- _Study text_:
I took a workshop on nonviolent communication once and as I was standing at the snack table a woman commented on how she couldn’t eat a specific food because she was allergic. A second woman asked her if she wanted to get rid of the allergy and offered to do it. The first woman didn’t say yes or no.
I don’t have any allergies, but I was intrigued why the woman wouldn’t jump at the chance to get rid of an allergy. I imagined that she didn’t trust the other woman and/or didn’t believe that she could just get rid of an allergy standing there in the middle of a class. I wondered about how the second woman could get rid of allergies, but I didn’t ask. Later, when I began to study ThetaHealing, I suspected the woman might have been a ThetaHealer, because “pulling” allergies is easy to do and works most of the time.
Today I am thinking about how we say “no” to offers and why.
I am reminded of another story. I heard this at a big speaker event for a 12 step fellowships. A woman talked about how she used to pray to God for the addict boyfriend she wanted to keep. Over and over she would ask for that relationship to work. Now, she realizes that she was begging God to give her a penny when God had a $100 in his hand he was trying to offer her. Her conclusion: Often we only ask for a penny when we could have a $100.
When I first found out about enlightenment I was thrilled. Someone had figured out how to end suffering, sickness, aging and death. And it wasn’t just some unknown person, it was the Buddha. Even I had heard of him. And so it seemed credible to me. As soon as I heard about it I was ready. I signed up for it. No hesitation.
Yet, other people are not instantly thrilled. I am flabbergasted. Why wouldn’t someone embrace this path immediately? Well, perhaps, like that woman with the allergy, they simply don’t trust the teachings and/or they doubt it is even possible. Or maybe they are going after something they think will bring them more satisfaction (the penny) instead of accepting what is unimaginable (the $100).
I know that twenty years ago, I couldn’t even imagine the level of contentment, competence, and peace I feel today. Twenty years ago I was not grounded and centered. Even the change in the past three years has been mind-boggling. And still I am completely different from what “I” will be when enlightened. Indeed, I cannot imagine and do not even care to speculate what that will be like. I’ve talked about this before in the post on What’s Left After the Unveiling. I am glad that I’ve chosen over and over again to not settle for the penny and to be open to saying yes to unlimited possibilities.

- _Entries supplied_:

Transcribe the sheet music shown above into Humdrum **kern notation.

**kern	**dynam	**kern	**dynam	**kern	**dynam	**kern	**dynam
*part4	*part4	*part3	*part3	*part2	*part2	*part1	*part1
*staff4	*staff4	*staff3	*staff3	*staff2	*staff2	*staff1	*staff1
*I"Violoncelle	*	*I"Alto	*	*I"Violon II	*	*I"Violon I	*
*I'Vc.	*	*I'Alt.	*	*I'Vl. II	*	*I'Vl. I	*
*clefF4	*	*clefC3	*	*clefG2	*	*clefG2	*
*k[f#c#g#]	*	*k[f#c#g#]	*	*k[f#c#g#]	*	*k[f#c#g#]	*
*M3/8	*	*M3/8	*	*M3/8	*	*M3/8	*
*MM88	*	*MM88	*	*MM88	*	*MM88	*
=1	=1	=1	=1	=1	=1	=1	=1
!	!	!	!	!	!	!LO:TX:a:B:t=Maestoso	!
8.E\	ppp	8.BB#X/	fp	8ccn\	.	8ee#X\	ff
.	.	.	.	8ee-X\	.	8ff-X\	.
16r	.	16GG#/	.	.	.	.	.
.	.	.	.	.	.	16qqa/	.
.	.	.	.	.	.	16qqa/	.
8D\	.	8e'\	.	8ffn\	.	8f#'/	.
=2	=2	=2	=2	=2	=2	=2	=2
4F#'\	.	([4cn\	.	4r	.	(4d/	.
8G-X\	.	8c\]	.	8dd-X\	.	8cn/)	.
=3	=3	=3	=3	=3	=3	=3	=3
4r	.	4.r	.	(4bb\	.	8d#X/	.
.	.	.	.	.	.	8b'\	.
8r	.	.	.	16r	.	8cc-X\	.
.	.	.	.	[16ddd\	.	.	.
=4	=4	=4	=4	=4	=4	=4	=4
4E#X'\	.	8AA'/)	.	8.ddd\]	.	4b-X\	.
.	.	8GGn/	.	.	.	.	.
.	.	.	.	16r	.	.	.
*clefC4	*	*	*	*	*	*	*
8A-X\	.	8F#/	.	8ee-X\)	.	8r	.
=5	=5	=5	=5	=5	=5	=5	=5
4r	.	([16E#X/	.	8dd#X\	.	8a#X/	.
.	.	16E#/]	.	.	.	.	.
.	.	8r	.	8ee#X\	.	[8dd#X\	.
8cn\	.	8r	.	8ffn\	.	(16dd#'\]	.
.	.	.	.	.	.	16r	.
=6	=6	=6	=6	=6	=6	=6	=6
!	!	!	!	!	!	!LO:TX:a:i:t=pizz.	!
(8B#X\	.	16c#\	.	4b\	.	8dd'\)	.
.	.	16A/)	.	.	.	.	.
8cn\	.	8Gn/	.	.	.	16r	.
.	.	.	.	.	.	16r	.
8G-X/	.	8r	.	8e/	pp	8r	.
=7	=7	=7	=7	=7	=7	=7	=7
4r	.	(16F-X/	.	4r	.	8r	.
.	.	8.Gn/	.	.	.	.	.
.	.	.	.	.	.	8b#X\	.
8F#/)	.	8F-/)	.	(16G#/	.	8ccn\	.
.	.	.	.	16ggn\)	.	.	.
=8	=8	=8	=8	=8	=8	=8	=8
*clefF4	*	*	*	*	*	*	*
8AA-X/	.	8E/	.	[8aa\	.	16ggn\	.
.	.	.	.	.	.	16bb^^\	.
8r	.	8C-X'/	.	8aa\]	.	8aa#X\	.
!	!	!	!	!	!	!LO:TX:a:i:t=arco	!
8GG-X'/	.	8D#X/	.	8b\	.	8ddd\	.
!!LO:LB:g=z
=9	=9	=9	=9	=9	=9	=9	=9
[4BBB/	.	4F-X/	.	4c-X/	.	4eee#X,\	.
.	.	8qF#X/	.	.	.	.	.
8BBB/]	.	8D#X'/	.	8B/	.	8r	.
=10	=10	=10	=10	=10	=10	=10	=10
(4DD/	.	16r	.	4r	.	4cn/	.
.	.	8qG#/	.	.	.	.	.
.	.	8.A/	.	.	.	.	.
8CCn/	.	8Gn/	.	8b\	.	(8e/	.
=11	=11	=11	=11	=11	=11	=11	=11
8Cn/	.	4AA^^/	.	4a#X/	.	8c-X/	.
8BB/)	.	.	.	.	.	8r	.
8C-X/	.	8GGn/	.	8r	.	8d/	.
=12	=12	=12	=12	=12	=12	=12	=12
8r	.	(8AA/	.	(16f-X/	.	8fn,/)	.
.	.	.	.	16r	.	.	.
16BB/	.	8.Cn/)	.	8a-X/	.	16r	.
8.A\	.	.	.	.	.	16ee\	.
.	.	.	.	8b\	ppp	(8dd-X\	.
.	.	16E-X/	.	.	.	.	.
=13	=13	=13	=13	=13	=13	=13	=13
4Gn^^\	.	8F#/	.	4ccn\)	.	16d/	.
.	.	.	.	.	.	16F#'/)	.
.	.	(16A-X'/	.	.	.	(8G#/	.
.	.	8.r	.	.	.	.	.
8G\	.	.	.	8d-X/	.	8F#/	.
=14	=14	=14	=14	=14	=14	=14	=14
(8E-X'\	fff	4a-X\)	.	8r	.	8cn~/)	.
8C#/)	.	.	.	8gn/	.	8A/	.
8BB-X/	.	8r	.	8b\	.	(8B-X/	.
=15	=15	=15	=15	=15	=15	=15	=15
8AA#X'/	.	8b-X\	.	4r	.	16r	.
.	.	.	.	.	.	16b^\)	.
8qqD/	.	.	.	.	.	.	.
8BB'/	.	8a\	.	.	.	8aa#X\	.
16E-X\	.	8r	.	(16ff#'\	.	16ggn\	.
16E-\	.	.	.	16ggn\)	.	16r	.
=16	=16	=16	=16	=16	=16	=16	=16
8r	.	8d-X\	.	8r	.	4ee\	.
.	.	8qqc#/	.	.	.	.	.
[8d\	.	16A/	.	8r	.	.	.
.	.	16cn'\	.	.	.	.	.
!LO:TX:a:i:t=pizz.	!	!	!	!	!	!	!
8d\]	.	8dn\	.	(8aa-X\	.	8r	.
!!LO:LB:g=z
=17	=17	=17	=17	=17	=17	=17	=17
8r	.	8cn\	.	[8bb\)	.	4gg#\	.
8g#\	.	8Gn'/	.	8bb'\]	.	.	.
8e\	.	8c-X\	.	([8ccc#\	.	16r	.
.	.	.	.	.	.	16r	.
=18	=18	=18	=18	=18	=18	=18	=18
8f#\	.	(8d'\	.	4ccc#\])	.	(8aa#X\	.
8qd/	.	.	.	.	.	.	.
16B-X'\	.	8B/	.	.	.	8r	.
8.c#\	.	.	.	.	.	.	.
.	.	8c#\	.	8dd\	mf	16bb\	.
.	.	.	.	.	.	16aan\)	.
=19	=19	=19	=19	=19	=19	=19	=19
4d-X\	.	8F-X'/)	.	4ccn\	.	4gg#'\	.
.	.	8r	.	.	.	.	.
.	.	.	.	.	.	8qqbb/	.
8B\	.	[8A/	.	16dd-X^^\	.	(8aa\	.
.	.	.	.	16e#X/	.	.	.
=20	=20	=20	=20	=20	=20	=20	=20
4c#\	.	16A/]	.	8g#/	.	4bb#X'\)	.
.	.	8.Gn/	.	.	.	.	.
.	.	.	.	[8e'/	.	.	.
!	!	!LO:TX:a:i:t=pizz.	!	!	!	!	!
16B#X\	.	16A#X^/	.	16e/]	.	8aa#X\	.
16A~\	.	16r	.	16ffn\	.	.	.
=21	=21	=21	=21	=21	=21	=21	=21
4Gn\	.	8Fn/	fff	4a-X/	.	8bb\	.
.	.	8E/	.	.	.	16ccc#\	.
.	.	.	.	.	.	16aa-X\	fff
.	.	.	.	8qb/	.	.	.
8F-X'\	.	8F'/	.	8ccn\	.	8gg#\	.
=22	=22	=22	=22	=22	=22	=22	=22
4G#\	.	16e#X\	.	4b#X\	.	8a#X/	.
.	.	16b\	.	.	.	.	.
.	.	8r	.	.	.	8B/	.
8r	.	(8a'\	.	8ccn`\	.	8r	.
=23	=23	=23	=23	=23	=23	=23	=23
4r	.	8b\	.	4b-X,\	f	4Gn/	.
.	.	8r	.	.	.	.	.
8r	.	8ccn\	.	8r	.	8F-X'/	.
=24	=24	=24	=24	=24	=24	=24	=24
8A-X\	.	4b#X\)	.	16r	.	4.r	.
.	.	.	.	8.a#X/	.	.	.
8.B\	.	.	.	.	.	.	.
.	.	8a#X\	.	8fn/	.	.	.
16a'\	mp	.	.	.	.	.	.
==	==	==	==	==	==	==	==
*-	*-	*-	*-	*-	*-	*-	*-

- _Problem details_: In the essay on saying no to offers, what did the second woman at the snack table offer to do for the first?

- _Result of the task_: She offered to get rid of the first woman's allergy.